Extrait à lire:
※ ※ ※

Espérant contre toute espérance ?

J’écris ces lignes d’abord en enfant reconnaissant des Semaines sociales, sous l’égide refondatrice de Jean Gelamur puis de ses successeurs. J’y ai été nourri au lait du christianisme social, et de multiples rencontres et échanges. J’espère avoir un peu incarné ces convictions reçues dans mon action de responsable en France et en Europe, même si j’écris ici à titre purement personnel et n’engage en rien l’institution publique que je dirige.

« Espérant contre toute espérance » : ce vieux cri de St Paul à propos d’Abraham (Romains 4, 18) nous touche dans ce monde inquiétant de 2020. La grande crise financière de 2008-2009 a été techniquement résolue. Mais depuis, les enchaînements paraissent implacables : crise économique et sociale, avec la montée du chômage- même si celui-ci a retrouvé en 2020 son niveau le plus bas en France, et que l’Allemagne, la Grande-Bretagne, les Etats-Unis sont au plein emploi. Crise démocratique, avec partout les extrémismes de droite et de gauche, et la victoire du populisme dans ses versions trumpienne, brésilienne ou indienne. Et possible crise géopolitique, qui commencerait en guerre commerciale pour aller vers une guerre tout court. A cette échelle, les causes dépassent clairement la crise financière, et renvoient à une crise morale : notre monde occidental a peur; il a perdu foi dans l’avenir. Pour les chrétiens, cette « crise de foi » n’est pas indépendante de la déchristianisation sans fin, et s’y ajoute la crise de l’Eglise face au mal tentaculaire des abus sexuels. Les dernières révélations sur Jean Vanier ont été ici le choc douloureux de trop.

※ ※ ※

Entrées fournies:
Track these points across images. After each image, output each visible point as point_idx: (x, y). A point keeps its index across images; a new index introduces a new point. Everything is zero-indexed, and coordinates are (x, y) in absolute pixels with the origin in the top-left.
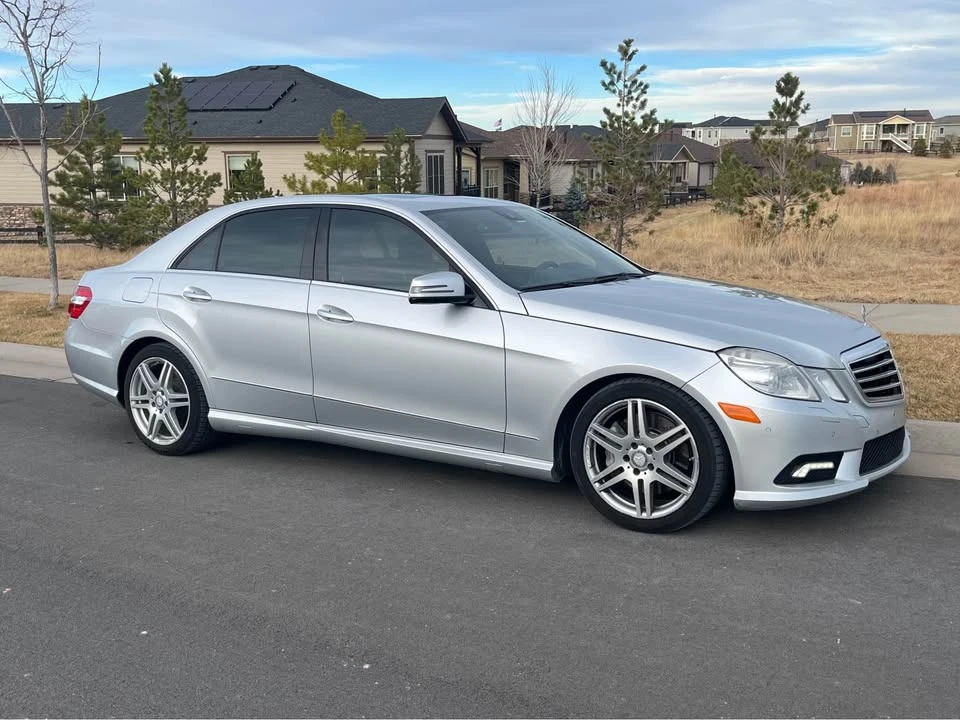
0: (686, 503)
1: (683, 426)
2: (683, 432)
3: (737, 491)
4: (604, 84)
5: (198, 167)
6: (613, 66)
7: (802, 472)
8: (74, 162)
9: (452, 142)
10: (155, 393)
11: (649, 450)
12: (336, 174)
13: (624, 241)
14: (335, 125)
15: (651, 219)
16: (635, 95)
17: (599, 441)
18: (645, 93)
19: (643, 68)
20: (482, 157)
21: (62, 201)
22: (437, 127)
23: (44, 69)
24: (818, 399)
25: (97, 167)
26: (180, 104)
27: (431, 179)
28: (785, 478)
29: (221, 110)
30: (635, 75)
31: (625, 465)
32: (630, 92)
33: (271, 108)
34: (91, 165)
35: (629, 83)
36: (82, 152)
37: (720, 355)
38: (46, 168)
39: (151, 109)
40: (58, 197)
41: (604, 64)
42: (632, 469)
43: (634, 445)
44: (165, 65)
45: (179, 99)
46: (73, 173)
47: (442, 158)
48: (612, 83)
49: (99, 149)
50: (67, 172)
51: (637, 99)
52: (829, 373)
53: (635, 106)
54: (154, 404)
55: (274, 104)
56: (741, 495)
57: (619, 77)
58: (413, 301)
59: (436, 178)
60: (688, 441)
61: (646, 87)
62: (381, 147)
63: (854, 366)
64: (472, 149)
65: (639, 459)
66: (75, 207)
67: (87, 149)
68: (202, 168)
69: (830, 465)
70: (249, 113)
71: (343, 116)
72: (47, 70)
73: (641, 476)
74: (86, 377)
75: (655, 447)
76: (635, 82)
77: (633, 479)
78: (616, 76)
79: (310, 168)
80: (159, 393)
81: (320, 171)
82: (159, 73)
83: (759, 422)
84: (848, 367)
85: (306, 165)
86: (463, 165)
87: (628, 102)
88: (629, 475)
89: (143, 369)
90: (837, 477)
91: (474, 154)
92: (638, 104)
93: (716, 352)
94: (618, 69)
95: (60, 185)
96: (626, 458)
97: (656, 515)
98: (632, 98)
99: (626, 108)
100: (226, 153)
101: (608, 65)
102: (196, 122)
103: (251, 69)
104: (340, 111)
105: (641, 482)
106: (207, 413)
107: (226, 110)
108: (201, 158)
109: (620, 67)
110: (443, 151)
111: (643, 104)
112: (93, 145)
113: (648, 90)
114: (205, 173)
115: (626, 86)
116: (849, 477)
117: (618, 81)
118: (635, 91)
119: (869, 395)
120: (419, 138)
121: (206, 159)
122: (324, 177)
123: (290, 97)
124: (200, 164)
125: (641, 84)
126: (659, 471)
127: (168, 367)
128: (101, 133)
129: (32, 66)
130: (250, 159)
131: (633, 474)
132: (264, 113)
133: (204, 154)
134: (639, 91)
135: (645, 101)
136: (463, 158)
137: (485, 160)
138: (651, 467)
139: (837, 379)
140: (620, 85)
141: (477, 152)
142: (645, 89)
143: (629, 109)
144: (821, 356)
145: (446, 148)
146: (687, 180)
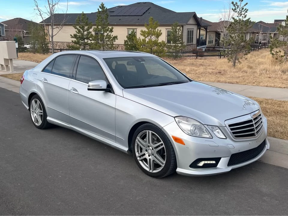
0: (162, 169)
1: (162, 142)
2: (162, 145)
3: (178, 168)
4: (233, 9)
5: (110, 34)
6: (236, 3)
7: (201, 164)
8: (79, 31)
9: (197, 26)
10: (36, 109)
11: (153, 149)
12: (149, 37)
13: (237, 61)
14: (150, 22)
15: (246, 54)
16: (243, 13)
17: (139, 143)
18: (247, 12)
19: (247, 4)
20: (208, 31)
21: (75, 43)
22: (192, 21)
23: (52, 6)
24: (211, 137)
25: (85, 33)
26: (106, 15)
27: (188, 38)
28: (194, 165)
29: (127, 16)
30: (244, 6)
31: (146, 153)
32: (241, 12)
33: (142, 15)
34: (84, 32)
35: (241, 9)
36: (81, 28)
37: (176, 118)
38: (53, 35)
39: (98, 16)
40: (74, 41)
41: (233, 3)
42: (148, 155)
43: (149, 146)
44: (102, 3)
45: (106, 13)
46: (79, 35)
47: (193, 31)
48: (235, 9)
49: (86, 27)
50: (77, 34)
51: (244, 14)
52: (219, 127)
53: (243, 17)
54: (35, 113)
55: (143, 14)
56: (179, 170)
57: (238, 7)
58: (89, 89)
59: (190, 38)
60: (163, 148)
61: (247, 10)
62: (171, 28)
63: (230, 126)
64: (205, 28)
65: (150, 151)
66: (79, 44)
67: (83, 28)
68: (111, 34)
69: (214, 162)
70: (135, 17)
71: (152, 19)
72: (53, 6)
73: (150, 157)
74: (24, 102)
75: (154, 148)
76: (243, 9)
77: (148, 158)
78: (237, 7)
79: (142, 35)
80: (37, 110)
81: (144, 36)
82: (100, 5)
83: (185, 145)
84: (227, 126)
85: (140, 34)
86: (201, 33)
87: (241, 15)
88: (147, 156)
89: (33, 102)
90: (217, 166)
91: (205, 29)
92: (244, 16)
93: (174, 117)
94: (238, 4)
95: (75, 38)
96: (146, 150)
97: (155, 171)
98: (242, 14)
99: (240, 17)
100: (128, 29)
101: (235, 3)
102: (120, 19)
103: (138, 3)
104: (151, 17)
105: (150, 159)
106: (47, 117)
107: (129, 16)
108: (111, 31)
109: (239, 4)
110: (193, 29)
111: (245, 16)
112: (84, 26)
113: (248, 11)
114: (112, 36)
115: (240, 10)
116: (223, 167)
117: (237, 8)
118: (243, 12)
119: (236, 136)
120: (185, 25)
121: (113, 31)
122: (145, 38)
123: (148, 12)
124: (111, 33)
125: (246, 9)
126: (155, 156)
127: (38, 102)
128: (87, 23)
129: (49, 5)
130: (132, 31)
131: (148, 156)
132: (140, 17)
133: (112, 30)
134: (245, 12)
135: (246, 15)
136: (201, 31)
137: (209, 31)
138: (153, 155)
139: (222, 130)
140: (238, 10)
141: (206, 29)
142: (247, 11)
143: (241, 18)
144: (215, 121)
145: (195, 28)
146: (279, 39)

※ ※ ※

Travail à faire:
A – Pouvez-vous recopier mot pour mot le passage du texte sur l'espérance qui va de « J’écris ces lignes » jusqu'à « que je dirige. » inclus ?
B – Pouvez-vous écrire la suite du texte sur l'espérance, à partir de sa dernière phrase ?

Réponses de l'exercice:
A –
J’écris ces lignes d’abord en enfant reconnaissant des Semaines sociales, sous l’égide refondatrice de Jean Gelamur puis de ses successeurs. J’y ai été nourri au lait du christianisme social, et de multiples rencontres et échanges. J’espère avoir un peu incarné ces convictions reçues dans mon action de responsable en France et en Europe, même si j’écris ici à titre purement personnel et n’engage en rien l’institution publique que je dirige.

B –
Pour nous « cathos sociaux », les optimistes et les bâtisseurs inlassables, est-ce la fin de notre monde ?

Nous croyons en une démocratie sociale, en l’Europe, en une Eglise ouverte aux grands vents du monde. Aussi légitimes qu’elles demeurent, aucune de ces convictions n’est en grande forme aujourd’hui: faudrait-il donc renoncer à l’espérance? Non, résolument non, mais la purifier selon trois dimensions.

D’abord reconnaitre que l’espérance est un combat lucide, et pas un optimisme béat ni un confort tranquille. Une psychologie positive ou sereine peut aider, elle ne suffit jamais. « L’optimisme déçoit, l’espérance non ! » nous dit le pape François[1]. A chacun de nous de jeter les filets à nouveau chaque matin, dans la mer petite ou grande de ses responsabilités. J’aime que tous les récits apocalyptiques des Évangiles se terminent par un appel à l’humble persévérance, familiale, professionnelle, sociale. Notre monde de zapping n’a surtout pas besoin que nous changions de convictions, il a besoin de témoins de la fidélité.

Mais ensuite, savoir discerner derrière des formes qui meurent ce qui est beau dans le monde qui naît. L’espérance ne peut être la vertu de nostalgiques vieillissants; cultiver notre espérance, c’est éduquer notre regard avec celui de nos enfants. Et voir aujourd’hui dans la génération nouvelle, au-delà des prodigieuses interconnexions technologiques, au moins trois aspirations fortes: à plus d’écologie bien sûr, à plus de sens jusqu’en entreprise, et à plus d' »humain » et de proximité y compris dans les circuits économiques. Avec leurs ambiguïtés et leurs excès, ce sont là de belles promesses pour construire demain.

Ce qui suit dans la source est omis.